Quello che ne risulta è uno scaricamento di responsabilità della memoria e del ricordo su oggetti fisici, che riportano solo in modo superficiale quelle che originariamente erano state esperienze a 360 gradi, multisensoriali, emozionali e spesso sociali. Oramai l’immagine è diventata parte integrante in queste situazioni, e la loro creazione di per sé non rappresenta un apporto negativo al ricordo; tuttavia esse vengono appesantite da una funzione che non le concerne quando diventano sostituti dei nostri ricordi. Facendoci totale affidamento, la memoria umana può dolcemente svanire, non essendo più fondamentale uno sforzo attivo per mantenerla. Man mano si erode, si cancella, si perdono pezzi mentre la foto - usura del tempo permettendo - rimane sempre la stessa. 


L’intervento nei lavori esposti mira a rendere fisicamente visibile questa perdita.
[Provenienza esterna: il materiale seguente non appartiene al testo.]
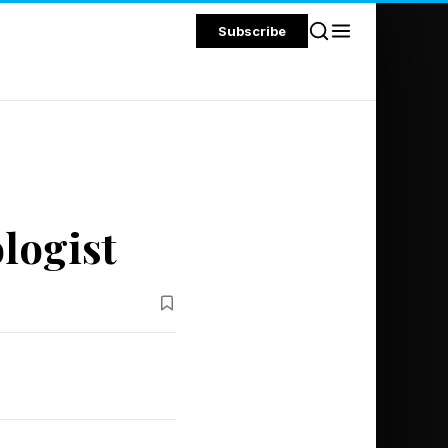
Subscribe
logist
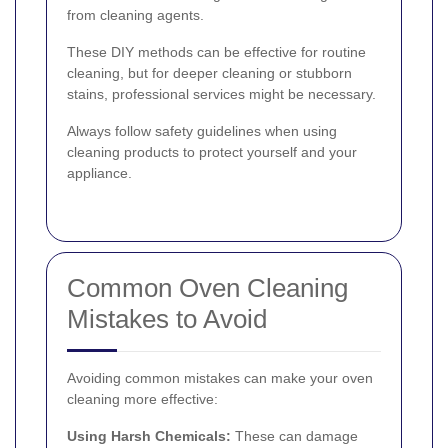
from cleaning agents.
These DIY methods can be effective for routine
cleaning, but for deeper cleaning or stubborn
stains, professional services might be necessary.
Always follow safety guidelines when using
cleaning products to protect yourself and your
appliance.
Common Oven Cleaning
Mistakes to Avoid
Avoiding common mistakes can make your oven
cleaning more effective:
Using Harsh Chemicals:
These can damage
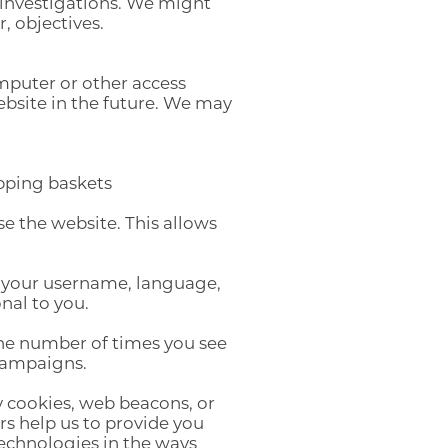
 investigations. We might
, objectives.
omputer or other access
ebsite in the future. We may
pping baskets
 the website. This allows
 your username, language,
nal to you.
 the number of times you see
 campaigns.
 cookies, web beacons, or
rs help us to provide you
technologies in the ways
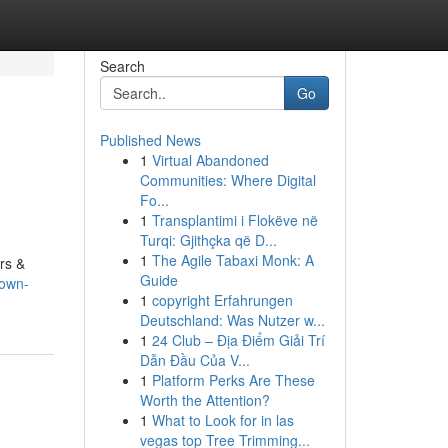
Search
Go
Published News
1
Virtual Abandoned
Communities: Where Digital
Fo...
1
Transplantimi i Flokëve në
Turqi: Gjithçka që D...
1
The Agile Tabaxi Monk: A
rs &
Guide
nown-
1
copyright Erfahrungen
Deutschland: Was Nutzer w...
1
24 Club – Địa Điểm Giải Trí
Dẫn Đầu Của V...
1
Platform Perks Are These
Worth the Attention?
1
What to Look for in las
vegas top Tree Trimming...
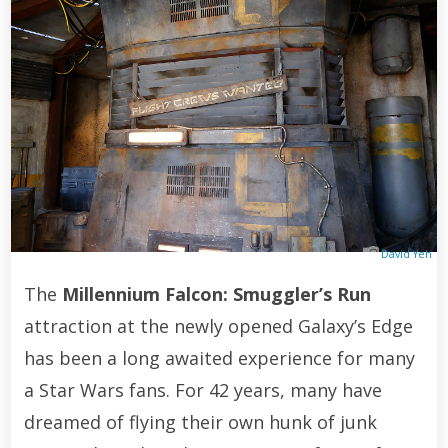
David Yeh
The
Millennium Falcon: Smuggler’s Run
attraction at the newly opened Galaxy’s Edge
has been a long awaited experience for many
a Star Wars fans. For 42 years, many have
dreamed of flying their own hunk of junk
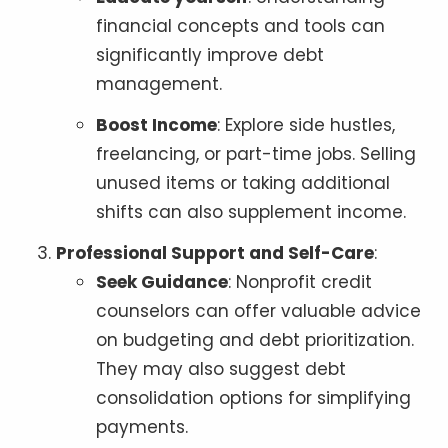
financial concepts and tools can
significantly improve debt
management.
Boost Income
: Explore side hustles,
freelancing, or part-time jobs. Selling
unused items or taking additional
shifts can also supplement income.
Professional Support and Self-Care
:
Seek Guidance
: Nonprofit credit
counselors can offer valuable advice
on budgeting and debt prioritization.
They may also suggest debt
consolidation options for simplifying
payments.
Grattando e scalzando la superficie delle cartoline, emerge il banale bianco del vuoto, del non più impresso, del cancellato. Diventa una reinterpretazione di anonime immagini di repertorio secondo una logica umana, e di conseguenza fallace: la maggior parte delle cose si dimenticano, restano solo i dettagli più interessanti e personali.  Oppure, spesso capita di non fare proprio esperienza della maggior parte del luogo che invece figura nelle cartoline. Cancellarne una parte mette in risalto il vissuto genuino; è dire la verità sulla propria esperienza come visitatore e come essere umano. Le opere riflettono quindi sull’affidamento che la memoria umana fa sulle immagini nel dover “mettere agli atti” un’esperienza – nel caso specifico, quello di una vacanza. I Souvenir onesti mirano a eliminare la bugia, per testimoniare la realtà dei fatti e degli eventi vissuti. La memoria, o meglio la mancanza di essa, ne è la conseguenza: l’affidare il peso di mantenere la testimonianza del luogo visitato ad un’immagine che lo inquadri fisicamente e idealmente è una comodità deleteria per la mente umana. Non avendo un punto di vista personale e un significato da mandare a memoria e richiamare, ogni immagine realizzata in questa maniera contribuisce alla perdita dell’effettiva esperienza del luogo.